El resultado es un vídeo, circulado ya por todas partes y con cien mil remix de todo tipo, en el que se mezcla el impresionante cabreo de la madre, que demoniza Periscope, los smartphones y todo lo demonizable en una reacción en la que muchos padres ven reflejada su preocupación, junto con el humor de los que al otro lado siguen viendo la secuencia y contestan con comentarios y risas, y con una hija alucinada porque, en realidad, para ella no ha ocurrido absolutamente nada importante: está perfectamente acostumbrada a ver imágenes que su madre considera completamente inaceptables. Puro retrato en vivo de un salto generacional complejo, de una sociedad en la que los padres son incapaces de comprender qué diablos hacen sus hijos, sus hijos tienden a tener  – como les corresponde por edad – cualquier cosa menos sentido común, y entre todos se termina por… liarla parda.

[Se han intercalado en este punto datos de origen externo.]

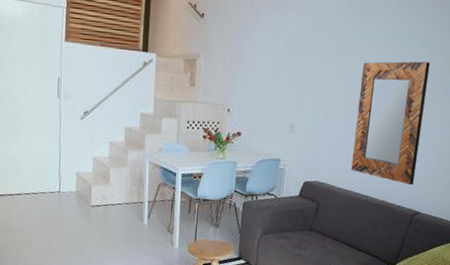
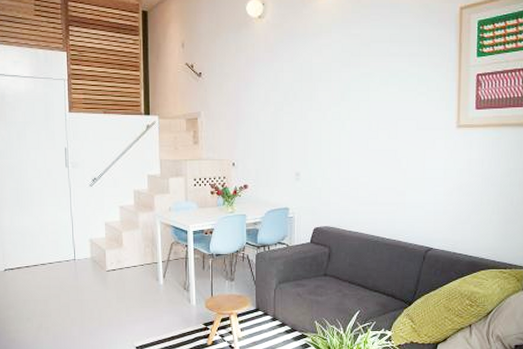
home mirror: present [351,61,431,186] -> none [360,99,428,222]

La señora puede ser muy malhablada, pero no lo olvidemos: está intentando proteger a su hija de un enemigo que considera peligroso, de alguien que presuntamente le está enviando imágenes que considera indecentes. Ha oído campanas sobre el uso de Periscope, y creerá seguramente que alguien le está haciendo a su hija algún tipo de show porno, cuando en realidad es un simple comentario – fuera de tono, pero sin más importancia –  como muchos que las niñas están, aunque no queramos saberlo, perfectamente acostumbradas a ver y que comentan con total normalidad.

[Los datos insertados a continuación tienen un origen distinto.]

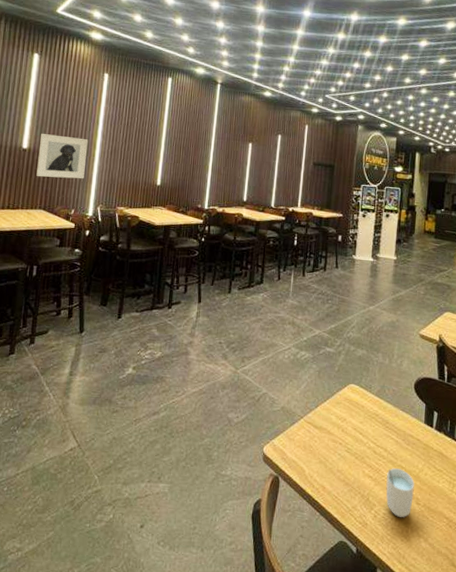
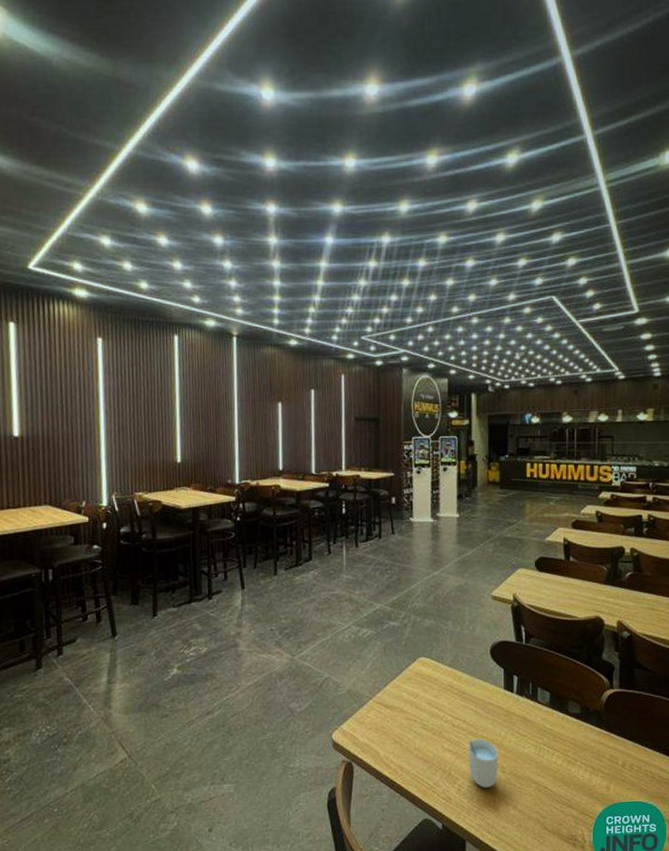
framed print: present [36,134,88,179] -> none [32,417,91,468]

Las reacciones que vemos en el vídeo son todo un compendio sociológico. Por un lado, los niveles de tolerancia moral han evolucionado hasta tal punto, que lo que personas de mi edad consideraban completamente escandaloso y fuera de lugar cuando éramos jóvenes, hoy resultan perfectamente normales, lo que genera reacciones de alarma. Que una niña de doce o trece años hable con toda normalidad de todo tipo de cuestiones sexuales implica que vive en un mundo en el que toda curiosidad que tenga está, lo queramos o no, a golpe de un clic, por muchos filtros absurdos que hayamos intentado ponerle cuando era pequeña. De hecho, si está al margen de cosas que el resto de su entorno social maneja con toda tranquilidad, es posible incluso que tenga problemas de integración. Que una madre crea que los smartphones o una simple herramienta, Periscope, son algo “del demonio” y que puede quitarlos de las manos de su hija es igualmente absurdo: su hija va a vivir en una sociedad en la que tanto los smartphones como las herramientas de livestreaming van a estar completamente integradas, y por tanto, cuando antes se encuentre preparada para ello, mejor. En lugar de una actitud tremendista y demonizadora, haría bien en intentar razonar lo que es o no es un uso de las herramientas sometido al sentido común… y para eso, no hay que ser experto en las herramientas, sino simplemente tener más sentido común que sus hijos (algo que, desgraciadamente, tampoco se cumple en todos los casos). Las reacciones furibundas nunca funcionan ni generan nada bueno.

No me canso de decirlo: no son nativos digitales, no aprendieron siendo ya ingenieros de cohetes, y no son expertos en tecnología. Es simplemente que ven la tecnología como algo que no les da miedo, y sobre todo, que la tecnología, hoy en día, es facilísima de utilizar. Donde antes hacíamos cursos y nos daban clase para aprender a usar una herramienta, ahora te bajas una app y te pones a utilizarla sobre la marcha sin encomendarte ni a dios, ni al diablo. Si quieres entender a tus hijos y tener conversaciones relevantes con ellos, instálate sus apps, entiéndelas, y después, trata de razonar con ellos lo que es o no es un buen uso, los límites de lo público y lo privado, el valor de lo social y todas esas cosas que tanto y a tanta velocidad están evolucionando en nuestros días. Lo demás, lo de decir “qué listos son mis niños que saben mucho más que yo”, no es más que hacer dejación de responsabilidades: no serán nativos digitales, sino huérfanos digitales, criados como salvajes, sin supervisión adulta.